Cosas que prometí no decir | Notas sobre Mizoguchi

1.

Hay un eje o étymon espiritual en buena parte del cine de Kenji Mizoguchi. El de la mujer que hace al hombre; lo construye, lo crea casi existencialmente ¿o “existenciariamente”? Pero que luego lo abandona, o es empujada a abandonarlo para así verlo, y ayudarse a ver el mundo como un simulacro, como un artificio.

Sea en El último crisantemo (1939) como actor de roles femeninos del Kabuki, como príncipe y gobernante, O-Haru (1952), y aún como padre de familia o como hermano, La balada de Osaka (1936). Siempre es la mujer la que “hace” a ese hombre. Éste quiere dinero, ser samurai, ser príncipe, aún ser sacerdote budista (en la misma O-Haru), pero es sólo la mujer aquella que carga con la responsabilidad de una vez creado el papel masculino -sea en la corte, el templo, en el escenario, en la vida cotidiana- mostrarle de alguna manera que siempre se trata de lo mismo: el carácter de mera apariencia del mundo.

Para Mizoguchi el carácter de “velo de Maya”, de apariencia del mundo terreno, se debe en mucho a la actividad y a la voluntad masculina. Esta voluntad, desde luego es la misma -cambiando lo que haya que cambiar-, a la que Schopenhauer consideró la raíz de toda la miseria y sufrimiento que conlleva la vida humana (*)

Aquí es donde reside, en el reino de la autoconciencia vía el cine, la radical y ontológica situación que separa al cristianismo, al catolicismo del budismo más exigente. Digamos que ambos están de acuerdo en la función única, indelegable, sobre todo irreductible a los fines del mundo moderno de la mujer, pero para Mizoguchi ésta debe completar la inacción, la reabsorción en el principio cósmico indiferenciable. Tarea que para el hombre atado, o más radicalmente atado al mundo de las apariencias resulta casi imposible.

2.

Para James Cameron -por ejemplo-, la tarea de la mujer es una militancia en lo histórico, o mejor dicho también con lo histórico, para completar a lo masculino y religar la separación, tras la caída, tras la expulsión del Paraíso. Para el catolicismo el pecado está “agregado” en la Historia; para el zen la Historia es el pecado.

3.

Por si hiciera falta agregar. Esto no quiere decir que la obra de Mizoguchi, guarde un desinterés por lo político. Pero esto es -como todo lo existente- puesto en un plano secundario, frente a la opacidad del mundo que en este autor, en sus diégesis como en su resolución estilística, es ilusión. Esa fotografía tenue, neblinosa y transparente a un tiempo ¿no señala la propia “esencia” del mundo como algo en parte similar al “espejo enigmático” por borroso, de la célebre Epístola de San Pablo a los Corintios?

N. B. tenemos aquí también un ejemplo de la visión superficial de cierta doxa -que en el cine crece como la peste- acerca de lo técnico per se, sin ningún contenido o significado simbólico.

A la salida del anterior ciclo dedicado a Mizoguchi, en la misma Sala Lugones me encuentro con un menos que mediocre director de “cine”, que no hacía otra cosa que celebrar con alaridos la fotografía y los complejos travellings del autor japonés. No parando mientes en qué cosa significan, aparte de lo material.
--------------------------------------------------
■ OBJETIVO 1:
Reproduce sin cambios las líneas del listado desde la que contiene "order: Passeriformes" hasta el final del listado, ambos extremos incluidos.

■ LISTADO DE ENTRADA:
--------------------------------------------------
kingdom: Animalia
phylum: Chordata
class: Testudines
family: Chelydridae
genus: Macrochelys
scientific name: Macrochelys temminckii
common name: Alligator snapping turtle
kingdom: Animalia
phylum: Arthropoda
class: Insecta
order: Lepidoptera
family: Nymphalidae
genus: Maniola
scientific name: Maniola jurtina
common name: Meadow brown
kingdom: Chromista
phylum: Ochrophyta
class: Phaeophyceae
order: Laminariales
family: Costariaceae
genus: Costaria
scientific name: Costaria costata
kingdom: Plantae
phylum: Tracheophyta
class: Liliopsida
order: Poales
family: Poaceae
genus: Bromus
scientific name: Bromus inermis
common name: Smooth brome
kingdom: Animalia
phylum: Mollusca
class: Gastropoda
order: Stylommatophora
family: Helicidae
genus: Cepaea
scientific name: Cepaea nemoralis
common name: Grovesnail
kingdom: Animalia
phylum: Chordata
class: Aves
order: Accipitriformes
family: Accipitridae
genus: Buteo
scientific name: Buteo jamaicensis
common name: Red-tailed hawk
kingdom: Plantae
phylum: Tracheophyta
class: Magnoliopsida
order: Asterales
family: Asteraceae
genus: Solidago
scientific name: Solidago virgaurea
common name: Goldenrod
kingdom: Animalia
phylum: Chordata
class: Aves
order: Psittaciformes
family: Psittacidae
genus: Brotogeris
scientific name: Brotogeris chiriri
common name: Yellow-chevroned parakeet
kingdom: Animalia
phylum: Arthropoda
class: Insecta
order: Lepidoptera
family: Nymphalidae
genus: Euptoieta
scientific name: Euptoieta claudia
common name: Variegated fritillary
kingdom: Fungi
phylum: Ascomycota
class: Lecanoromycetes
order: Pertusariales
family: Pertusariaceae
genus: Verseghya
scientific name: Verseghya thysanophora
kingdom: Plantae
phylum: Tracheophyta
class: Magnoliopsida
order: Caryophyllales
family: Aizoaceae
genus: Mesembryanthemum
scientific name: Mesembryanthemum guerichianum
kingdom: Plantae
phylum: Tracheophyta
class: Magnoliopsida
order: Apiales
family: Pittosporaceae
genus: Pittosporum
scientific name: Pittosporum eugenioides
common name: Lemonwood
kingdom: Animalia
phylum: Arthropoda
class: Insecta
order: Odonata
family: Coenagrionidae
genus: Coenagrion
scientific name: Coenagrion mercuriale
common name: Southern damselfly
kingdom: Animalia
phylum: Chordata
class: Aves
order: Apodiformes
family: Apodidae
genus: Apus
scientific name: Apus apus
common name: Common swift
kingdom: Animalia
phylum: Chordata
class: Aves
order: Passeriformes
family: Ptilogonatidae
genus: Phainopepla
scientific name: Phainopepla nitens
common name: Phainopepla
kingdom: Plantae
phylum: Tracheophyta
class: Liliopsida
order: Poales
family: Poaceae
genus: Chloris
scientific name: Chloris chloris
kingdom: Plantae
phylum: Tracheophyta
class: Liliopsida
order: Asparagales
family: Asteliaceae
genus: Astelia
--------------------------------------------------
■ OBJETIVO 2:
Reescribe el pasaje de las notas sobre Mizoguchi que va desde "Aquí es donde" hasta "resulta casi imposible.", ambos incluidos, y pon "contemplación" en lugar de "inacción".

■ RESPUESTA FINAL 1:
order: Passeriformes
family: Ptilogonatidae
genus: Phainopepla
scientific name: Phainopepla nitens
common name: Phainopepla
kingdom: Plantae
phylum: Tracheophyta
class: Liliopsida
order: Poales
family: Poaceae
genus: Chloris
scientific name: Chloris chloris
kingdom: Plantae
phylum: Tracheophyta
class: Liliopsida
order: Asparagales
family: Asteliaceae
genus: Astelia

■ RESPUESTA FINAL 2:
Aquí es donde reside, en el reino de la autoconciencia vía el cine, la radical y ontológica situación que separa al cristianismo, al catolicismo del budismo más exigente. Digamos que ambos están de acuerdo en la función única, indelegable, sobre todo irreductible a los fines del mundo moderno de la mujer, pero para Mizoguchi ésta debe completar la contemplación, la reabsorción en el principio cósmico indiferenciable. Tarea que para el hombre atado, o más radicalmente atado al mundo de las apariencias resulta casi imposible.